George cabeceó en sentido afirmativo.

—Así fue, señor Evans.

—¿Y no sabe quién la puso ahí?

George abrió mucho los ojos mientras negaba con la cabeza.

—Siempre me ando con mucho ojo cuando distribuyo la correspondencia. Pero a veces se tuerce algo y eso… —Hizo una pausa y negó de nuevo con la cabeza—. No lo entiendo, señor Evans. Hubiera jurado que había vaciado mi bandeja de entrada. Pero hace media hora, cuando la fuerza de la costumbre me llevó a echar un vistazo, encontré ahí su sobre.

Jason puso la mano en el hombro del repartidor.

—Piénselo bien, George. Las cartas no se materializan sin más. Alguien tuvo que entregarla —George se hundió de hombros.

—¿Ha estado usted aquí todo el rato? —preguntó Jason.

El repartidor levantó la vista y sacudió lentamente la cabeza.

—No todo el rato, señor Evans. Fui a tomar un café con Lori. Y el señor Albright, de contabilidad, me llamó por teléfono y tuve que acercarme a su despacho. Ha vuelto a preguntarme por los gastos de los envíos. Siempre se empeña en cuadrar hasta el último centavo. Después…

—Así que ha abandonado varias veces el escritorio —concluyó Jason.

—Sí, así es —confirmó George.

—Entonces, ha aparecido de pronto esta carta en su bandeja de entrada.

George asintió.

Al cabo de diez minutos, Jason se encontraba de vuelta en su despacho. El listado de ideas rechazadas para la campaña de Tommy Jones le miró con despecho en la pantalla del ordenador, pero el rey y los cacharros que vendía se habían esfumado por completo de la mente de Jason.

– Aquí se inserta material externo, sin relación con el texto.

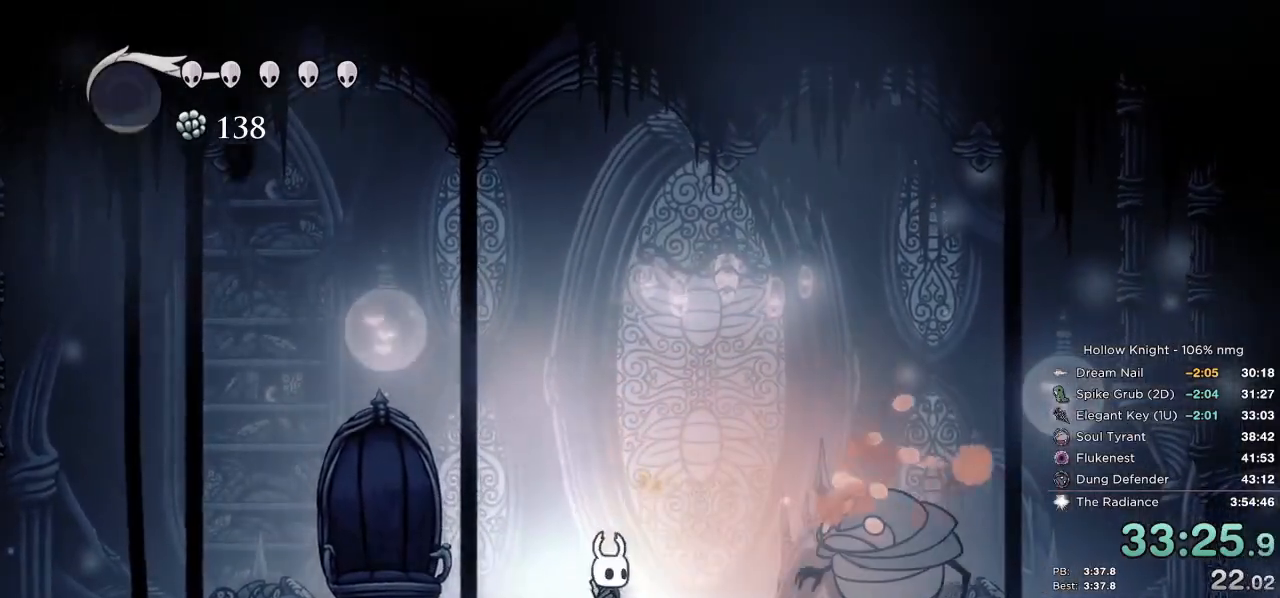
{"keys": ["right"], "events": [[167, "nail", "down"], [233, "nail", "up"]]}
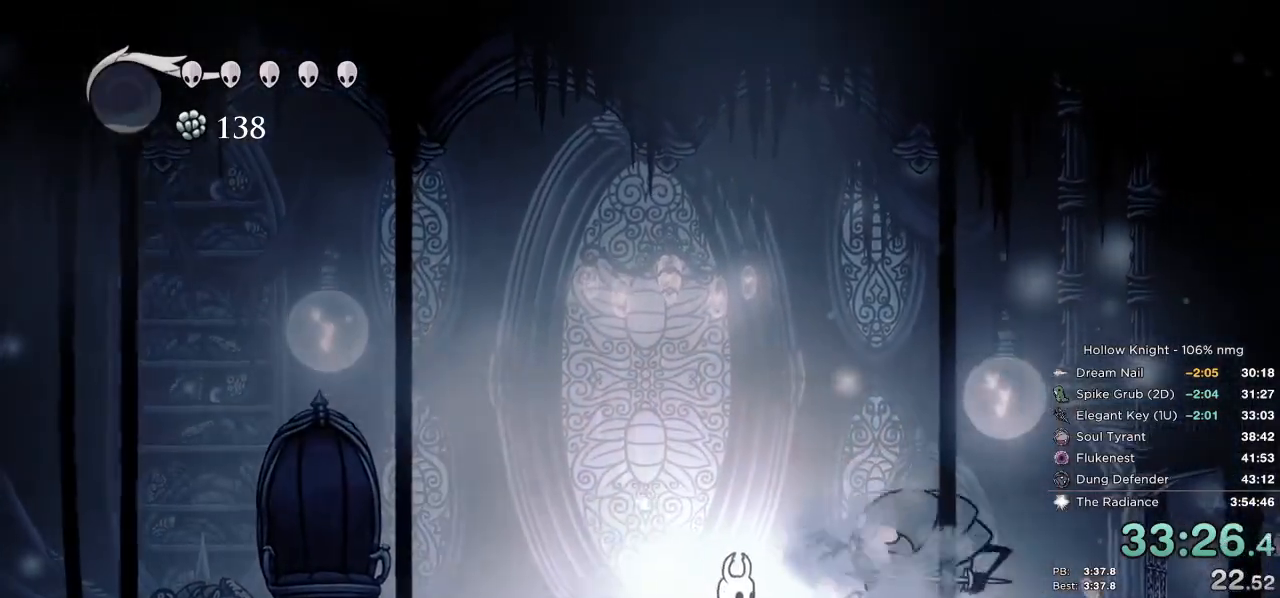
{"keys": ["right"], "events": [[150, "nail", "down"], [283, "nail", "up"], [283, "right", "up"], [400, "right", "down"]]}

Tomó de nuevo la Polaroid y echó otro vistazo a la puerta de la fotografía, a las lápidas y las palabras escritas al dorso. Con movimientos precisos, devolvió la instantánea al sobre, que guardó a su vez en el bolsillo interno de la americana. Recuperó el maletín, apagó el ordenador y salió del despacho.

«Estás muerto».

Macabro envío. ¿Acaso se trataba de una especie de broma absurda? En algún lugar de su mente una voz le susurró que no se trataba de eso. Sintió que le ardía la cara. Le resbaló por la frente una gota de sudor que secó con ademán brusco.